Which means, every time we ponder upon past hurts we wound ourselves again, and again, and again – and it all has a negative effect on our bodies and mind.
That’s why we should learn to let these things go, to deliberately avoid recalling them and learn how to deal with them when the unwanted memories appear in our mind.
Here is my hand.
Who’s in control?
One of my most painful revelations came when I realized that the source of my ongoing problems with my bosses in my frequently changing jobs was me.
Of course, at the beginning I started with blaming others (especially them), the circumstances, the workload (too much or too small), desperately trying to justify I had nothing to do with how they treated me. I was absolutely sure it was not my fault in any way that they showed barely any respect for me. Well, at least, that was how I saw it for quite a while – changing jobs and hoping to find peace.
Then one day someone asked me a question. I have no memory who it was or what they asked, but I still can recall the feeling of being punched in the stomach when I realised that it was all my fault.
My bosses treated me the way I let them treat me.
I did not respect myself, I had fully submitted myself to them (in working matters), and I was surprised at the lack of their respect.
When we act like a doormat we will be treated like a doormat.
Even if we are not treated like that, we likely would perceive it, simply because this is how we see and evaluate ourselves. Good news is we can change it –
we cannot change how they speak to us but we can change how we react.
I am not saying it would be as quick as it was for me, but we do have power over what battles we choose to fight, and whether we engage in emotionally heated ones.
As we teach our children about healthy boundaries and the right to walk away we also might start practicing it 😄.
Reflecting back on my own story, I believe we are wired to find someone or something else to blame first when things don’t play out well. It takes courage to humbly admit when it is our fault, but this is a key step in the process, because now we can focus on the how.

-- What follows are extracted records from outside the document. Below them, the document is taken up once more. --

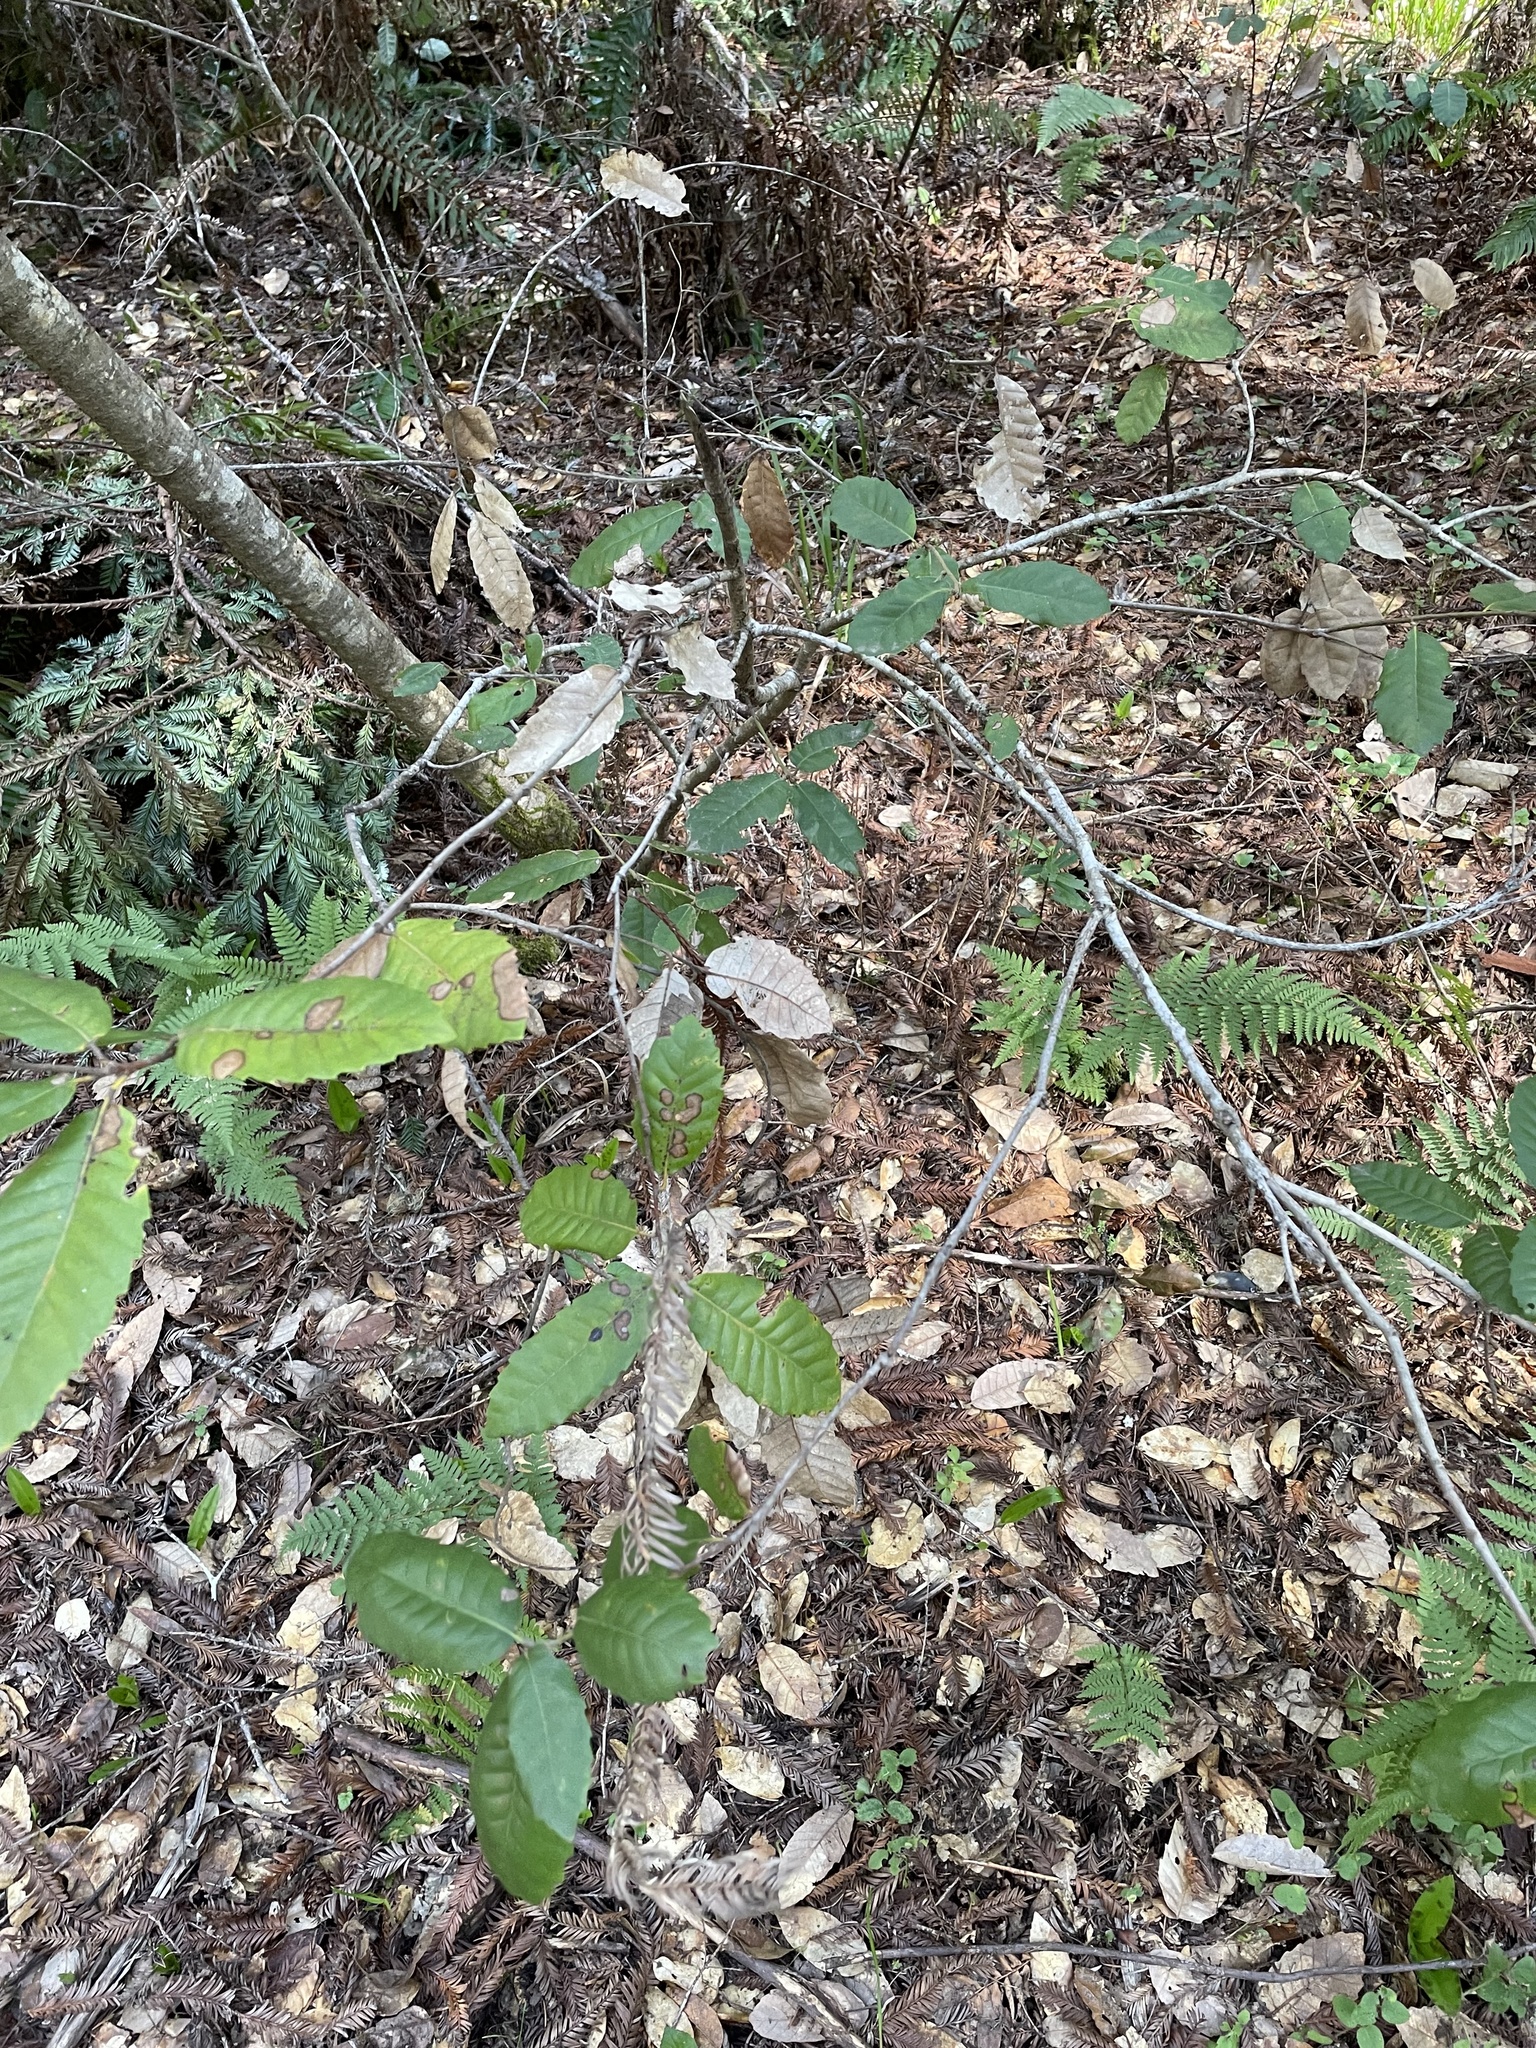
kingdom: Plantae
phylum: Tracheophyta
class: Magnoliopsida
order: Fagales
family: Fagaceae
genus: Notholithocarpus
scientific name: Notholithocarpus densiflorus
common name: Tan bark oak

Whenever we find ourselves in an unexpected and/or emotionally involved conflict it seems we cannot think clearly. Which is true, we cannot think because our brain has switched into fight/flight/freeze mode. This is when the reptilian brain and the limbic system takes the control over, so the neocortex – where logic, planning, self-control are situated – switches off.

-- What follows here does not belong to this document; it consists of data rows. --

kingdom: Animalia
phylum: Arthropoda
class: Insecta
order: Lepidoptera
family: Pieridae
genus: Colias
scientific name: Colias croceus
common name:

No wonder we cannot think.
However, we switch this back on when we pause as we have started the process of rewiring our subconscious. To turn our brain on we first need to turn our survival mode off by slowly breathing through our nose down to the bottom of our stomach. Then we can think, evaluate our situation and can choose a different response to it. It is absolutely fine to walk away to a secure place and avoid immediate confrontation.
Leaving the situation does not mean acknowledging the other party is right.

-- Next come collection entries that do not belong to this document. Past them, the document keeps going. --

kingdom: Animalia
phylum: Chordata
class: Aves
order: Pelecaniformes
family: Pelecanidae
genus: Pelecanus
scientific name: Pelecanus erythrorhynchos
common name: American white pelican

Walking away simply means acknowledging that it makes no sense to continue the argument.
The conversation can be resumed at a later time when both parties have their logic switched on. Undoubtedly, it is a choice that is hard to make, as deep inside we carry the false impression that leaving an argument means defeat.
However, stepping out of a fruitless conflict requires courage, but implies the benefit of creating a future chance to solve it. Staying in a heated conversation when both parties are throwing smelly buckets of emotionally rooted garbage is a loss, for both of them. Even if it does not seem like it at first: one usually leaves feeling victorious and the other defeated. However,
winning that battle might bring ruin long term:
the unconscious feedback we get from that “victory” could push us to resolve all our conflicts that way, and we find ourselves fighting most of our battles using emotional pressure. This way worked before, so we keep on using it. But
it will damage us.
Over time we might become “what we are”, like a puppet driven by uncontrollable emotional eruptions. Finding our way back to “who we are” would take a long period of painful corrections in our thinking.
Was winning that argument really a victory?